Lessons from three weeks of intensive I18N

When we launched LineBuzz on May 10, we had no idea that most of our press coverage was going to be Japanese. A site called 100Shiki.com put us up as dot-com of the day. All of a sudden we had lots of Japanese users. A few days later, a very popular blogger in China gave us a mention and we had lots of Chinese users too. Within a week we had over 15 languages on the site.

Three intense weeks later we launched an I18N version of the site.

Here’s a brief summary of some of the key issues we had to deal with when i18n’ing an app that has 50/50 client-server code and lots of communication between the two.

The code that is LineBuzz is very text intensive by the nature of the application. We provide inline comments without a browser plugin. One of the unique things about LineBuzz is that it doesn’t matter which page you post an inline comment on. The comment will appear anywhere on the website where the text and its surrounding paragraph appears.

So as you can imagine, we use a lot of regular expressions, character code conversions and text lengths.

Safari – not the worlds best browser

The first thing that broke was Safari. Safari’s regex engine in Javascript is seriously busted. It doesn’t support unicode characters at all. IIRC it simply returns true for any regex with unicode. So their claim that it’s the worlds best browser really irks me. So I had to write a fix-safari layer for anything that involved processing unicode.

No round-trip for jp charsets

The next thing that bit me was Japanese character set support. The Japanese use two main character sets: EUC-JP and Shift_JIS. The latter is a product of windows and the former is from unix. These both caused a major headache because they don’t round-trip convert to Unicode. Translated, that means that you can’t convert these characters to a unicode character set like UTF-8 and then convert them back to their native character set and expect the original to equal the converted characters. The solution: Store the raw character data for all character sets as binary and only convert to unicode if I absolutely must. I use UTF-8 on linebuzz.com, so that’s a scenario where I convert from binary to UTF-8.

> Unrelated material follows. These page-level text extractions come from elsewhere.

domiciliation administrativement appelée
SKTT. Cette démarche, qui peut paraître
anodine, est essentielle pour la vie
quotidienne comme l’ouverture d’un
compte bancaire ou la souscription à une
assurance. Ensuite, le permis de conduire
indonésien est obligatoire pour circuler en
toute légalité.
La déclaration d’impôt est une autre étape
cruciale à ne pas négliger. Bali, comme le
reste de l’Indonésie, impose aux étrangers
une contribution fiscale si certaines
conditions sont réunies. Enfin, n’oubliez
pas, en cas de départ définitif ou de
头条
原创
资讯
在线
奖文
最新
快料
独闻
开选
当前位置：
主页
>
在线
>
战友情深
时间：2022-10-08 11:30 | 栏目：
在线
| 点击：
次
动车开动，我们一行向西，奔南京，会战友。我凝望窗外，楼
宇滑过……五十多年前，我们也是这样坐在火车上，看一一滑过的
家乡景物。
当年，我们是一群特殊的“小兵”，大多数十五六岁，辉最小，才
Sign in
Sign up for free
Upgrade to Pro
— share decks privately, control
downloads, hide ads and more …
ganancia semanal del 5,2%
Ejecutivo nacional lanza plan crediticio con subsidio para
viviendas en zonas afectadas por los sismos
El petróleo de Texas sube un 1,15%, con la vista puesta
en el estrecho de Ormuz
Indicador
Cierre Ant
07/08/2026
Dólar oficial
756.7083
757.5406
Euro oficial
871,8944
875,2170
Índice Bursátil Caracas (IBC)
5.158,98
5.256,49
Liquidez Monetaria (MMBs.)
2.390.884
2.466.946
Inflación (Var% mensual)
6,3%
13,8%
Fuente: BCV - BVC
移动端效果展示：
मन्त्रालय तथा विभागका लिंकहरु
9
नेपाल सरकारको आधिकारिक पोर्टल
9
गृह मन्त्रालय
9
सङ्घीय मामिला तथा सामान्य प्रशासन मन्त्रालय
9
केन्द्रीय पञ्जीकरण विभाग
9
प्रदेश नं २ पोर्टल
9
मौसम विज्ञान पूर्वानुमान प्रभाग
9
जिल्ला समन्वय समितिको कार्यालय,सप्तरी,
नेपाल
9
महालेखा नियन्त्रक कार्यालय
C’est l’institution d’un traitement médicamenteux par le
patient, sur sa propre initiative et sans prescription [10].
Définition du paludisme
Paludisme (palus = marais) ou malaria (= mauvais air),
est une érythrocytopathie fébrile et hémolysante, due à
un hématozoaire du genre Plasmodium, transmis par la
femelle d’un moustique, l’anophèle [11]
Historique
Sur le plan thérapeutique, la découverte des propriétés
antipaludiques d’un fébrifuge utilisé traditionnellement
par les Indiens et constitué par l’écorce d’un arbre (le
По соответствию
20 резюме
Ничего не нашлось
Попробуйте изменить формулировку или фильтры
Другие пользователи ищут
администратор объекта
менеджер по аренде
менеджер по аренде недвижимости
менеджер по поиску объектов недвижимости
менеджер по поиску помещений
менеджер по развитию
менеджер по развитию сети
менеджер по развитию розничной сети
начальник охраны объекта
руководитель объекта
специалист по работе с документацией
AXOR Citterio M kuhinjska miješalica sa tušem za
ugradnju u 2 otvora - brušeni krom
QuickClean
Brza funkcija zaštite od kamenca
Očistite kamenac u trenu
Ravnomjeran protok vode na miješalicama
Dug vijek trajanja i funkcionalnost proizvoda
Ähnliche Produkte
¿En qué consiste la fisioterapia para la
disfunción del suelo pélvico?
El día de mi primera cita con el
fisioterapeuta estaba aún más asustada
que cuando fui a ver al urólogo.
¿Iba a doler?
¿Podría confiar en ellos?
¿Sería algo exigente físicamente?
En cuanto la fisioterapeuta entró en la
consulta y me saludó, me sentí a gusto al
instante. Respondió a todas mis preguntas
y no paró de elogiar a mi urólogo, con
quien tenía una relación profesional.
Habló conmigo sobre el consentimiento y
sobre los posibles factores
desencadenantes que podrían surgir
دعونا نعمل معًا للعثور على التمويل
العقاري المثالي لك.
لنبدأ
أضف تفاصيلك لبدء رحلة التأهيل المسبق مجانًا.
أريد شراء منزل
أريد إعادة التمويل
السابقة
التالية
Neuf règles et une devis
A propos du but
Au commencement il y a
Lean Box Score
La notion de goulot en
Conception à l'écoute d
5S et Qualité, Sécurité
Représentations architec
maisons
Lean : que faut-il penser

When is a space not a space

Another thing that bit me was space character codes and spaces in regex. In unicode there are about 20 different space characters. Some regex engines are smart and recognize them all. Others only recognize the traditional ascii space character. So routines that for example, removed spaces, had to be hand tailored to deal with every unicode space.

String.charCodeAt() == lies lies lies!!

Character codes differ across operating systems. Some character sets contain characters that have a different character code on OS X than on Unix. Yes, even in the same browser using the same javascript engine (firefox for example), the character codes are different. So any routines that rely on consistent character codes across platforms have to deal with this little nightmare.

All this is behind us now and the Linebuzz code handles any character set in any language beautifully.